◆ Problem description
Whenever a line contains "thumb", include it in the count; reply with the number of such lines in the data and nothing else.
============================================================
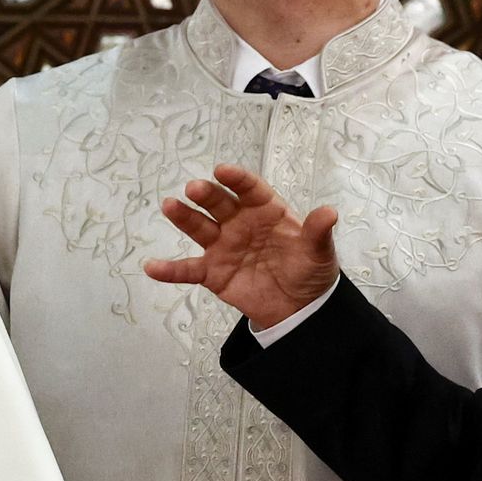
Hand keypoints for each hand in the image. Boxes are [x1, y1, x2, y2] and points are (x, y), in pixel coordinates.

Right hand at [143, 164, 338, 329]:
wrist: (298, 309)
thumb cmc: (309, 272)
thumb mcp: (319, 253)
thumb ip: (318, 232)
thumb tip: (329, 212)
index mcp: (265, 211)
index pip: (250, 190)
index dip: (237, 180)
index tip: (223, 171)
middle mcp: (239, 223)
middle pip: (220, 204)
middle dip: (207, 195)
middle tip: (195, 188)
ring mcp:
============================================================
◆ Finished task
4